Much of this was merged from another world-building project from the early 2000’s, the website of the Hamilton Institute of Exopalentology, which was translated into Orion’s Arm with the name intact.

The alien civilizations and artifacts are some of my favorite content from Orion’s Arm, despite being the most speculative. This is the part of the worldbuilding with the highest concentration of Lovecraftian horror.

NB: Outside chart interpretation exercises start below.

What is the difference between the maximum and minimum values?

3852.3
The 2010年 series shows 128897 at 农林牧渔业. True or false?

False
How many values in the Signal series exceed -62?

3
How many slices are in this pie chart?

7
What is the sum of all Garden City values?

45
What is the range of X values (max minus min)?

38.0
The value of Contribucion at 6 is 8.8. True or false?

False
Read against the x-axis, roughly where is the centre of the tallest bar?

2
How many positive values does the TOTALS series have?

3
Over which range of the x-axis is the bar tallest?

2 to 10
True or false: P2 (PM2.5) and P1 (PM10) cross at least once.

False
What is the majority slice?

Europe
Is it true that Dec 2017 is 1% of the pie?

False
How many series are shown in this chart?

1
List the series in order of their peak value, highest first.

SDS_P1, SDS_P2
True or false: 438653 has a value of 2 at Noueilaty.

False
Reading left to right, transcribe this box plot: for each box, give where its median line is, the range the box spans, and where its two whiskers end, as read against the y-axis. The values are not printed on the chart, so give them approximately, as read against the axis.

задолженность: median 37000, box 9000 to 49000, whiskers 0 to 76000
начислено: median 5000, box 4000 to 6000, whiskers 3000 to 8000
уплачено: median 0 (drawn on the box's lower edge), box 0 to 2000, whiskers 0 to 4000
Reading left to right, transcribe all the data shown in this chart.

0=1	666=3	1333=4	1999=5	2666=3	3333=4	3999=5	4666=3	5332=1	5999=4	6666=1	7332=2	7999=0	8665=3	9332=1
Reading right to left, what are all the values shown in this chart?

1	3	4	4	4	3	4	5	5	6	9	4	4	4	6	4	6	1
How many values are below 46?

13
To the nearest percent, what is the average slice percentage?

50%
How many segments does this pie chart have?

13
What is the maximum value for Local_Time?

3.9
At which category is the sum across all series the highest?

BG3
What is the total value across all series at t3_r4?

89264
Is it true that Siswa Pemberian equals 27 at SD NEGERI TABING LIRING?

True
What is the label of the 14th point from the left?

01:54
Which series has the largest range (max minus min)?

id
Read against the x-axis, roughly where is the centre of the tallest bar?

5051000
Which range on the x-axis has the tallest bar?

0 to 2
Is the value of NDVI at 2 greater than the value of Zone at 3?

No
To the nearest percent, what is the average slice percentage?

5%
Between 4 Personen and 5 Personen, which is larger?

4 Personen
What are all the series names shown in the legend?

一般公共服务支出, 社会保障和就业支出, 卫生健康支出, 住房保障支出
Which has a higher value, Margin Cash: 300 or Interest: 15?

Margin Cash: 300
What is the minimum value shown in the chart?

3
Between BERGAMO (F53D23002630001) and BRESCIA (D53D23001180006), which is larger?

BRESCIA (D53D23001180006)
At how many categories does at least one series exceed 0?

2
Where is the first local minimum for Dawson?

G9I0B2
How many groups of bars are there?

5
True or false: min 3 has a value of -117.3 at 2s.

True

  • Asoka’s Pillar: a cylindrical Dyson shell around a lone star floating high above the galaxy, broadcasting a signal saying it is the center of a vast galaxy-spanning empire. If such an empire existed, it no longer does. Perhaps it never did. Who broadcasts the message? An automated system? A mad superintelligence?
  • The Empire of Screaming Skulls: this has to be my favorite. An alien species in a galaxy 200 million light years away, known only from remote observations. Their space habitats are shaped like the head of an insect, with four empty eye sockets and mandible-like appendages. They are observed in pairs, orbiting their common barycenter and facing each other.
  • SMBH Civilisation: an alien civilization, living around the black hole at the center of a galaxy 200 million light years away. Around the black hole are over a million artificial planets, orbiting one after the other in hundreds of distinct orbits, like a Bohr atom, and each moves at 5% of the speed of light.
  • Daidarabotchi Megadyson: fourteen billion light years away, a Dyson shell almost 300 light years in diameter, moving at half the speed of light, a centikelvin above the temperature of the cosmic microwave background. Occasionally a star punches a hole through it, and the shell rebuilds itself in place.
  • Leo Hyperobject 1: an artificial object in a galaxy 300 million light years away, twice the mass of the Milky Way, 1.2 light years in diameter.
  • The Deep Traveler: a Dyson shell, millions of light years away, moving at half the speed of light through intergalactic space.
  • Dead Drifter: a dead alien in a space suit, dated to 190 megayears before present, the holotype of an extinct alien species known only from this single space burial.
  • Makers: an extinct alien species, the first to be discovered by humans, in the form of a derelict probe floating near Epsilon Sculptoris.
  • HIE-236-PPE: an extinct alien species known only from their efforts to terraform various planets into Titan-like ecologies. Nothing else is known about them.
  • Batholith Civilization: an extinct alien civilization whose planet was irradiated by a gamma ray burst. They took refuge in tunnels in a granite batholith, and gradually died out.
  • The Trader: a fleet of six alien spacecraft traveling in close formation, using a Lorentz force tether to travel in a circular trajectory around the galaxy.
  • The Iahi Daon Empire: an extinct alien civilization, known from the derelict generation ships they sent out before collapsing.
  • Ultima Gate: an alien wormhole, guarded by a heavily armed alien fleet, whose destination is unknown.

Footnotes

  1. I read this on Tumblr somewhere.